- **Dataset excerpts**
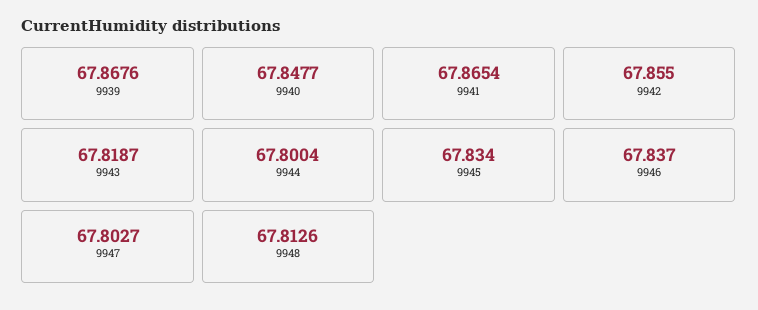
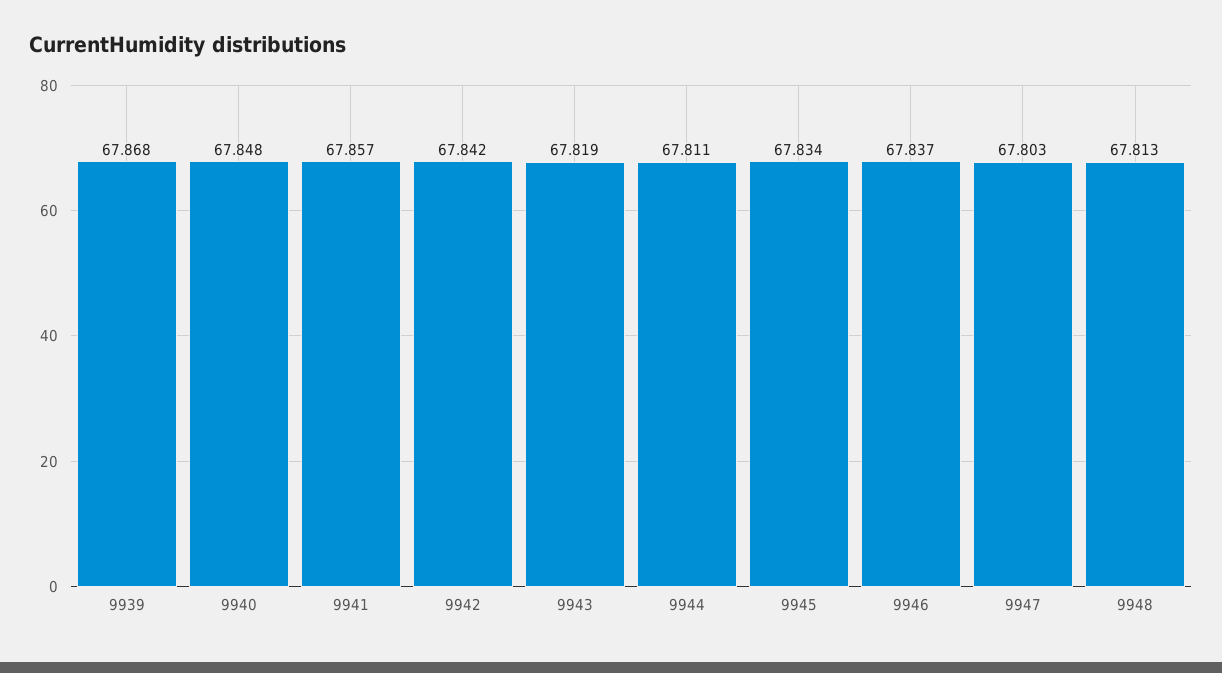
  {
    "9939": 67.8676,
    "9940": 67.8477,
-   "9941": 67.8654,
+   "9941": 67.857,
-   "9942": 67.855,
+   "9942": 67.842,
    "9943": 67.8187,
-   "9944": 67.8004,
+   "9944": 67.811,
    "9945": 67.834,
    "9946": 67.837,
    "9947": 67.8027,
    "9948": 67.8126
  }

- **Task to complete**
Return the lines above exactly; the images are not part of the copy.

- **Your response**
  {
    "9939": 67.8676,
    "9940": 67.8477,
-   "9941": 67.8654,
+   "9941": 67.857,
-   "9942": 67.855,
+   "9942": 67.842,
    "9943": 67.8187,
-   "9944": 67.8004,
+   "9944": 67.811,
    "9945": 67.834,
    "9946": 67.837,
    "9947": 67.8027,
    "9948": 67.8126
  }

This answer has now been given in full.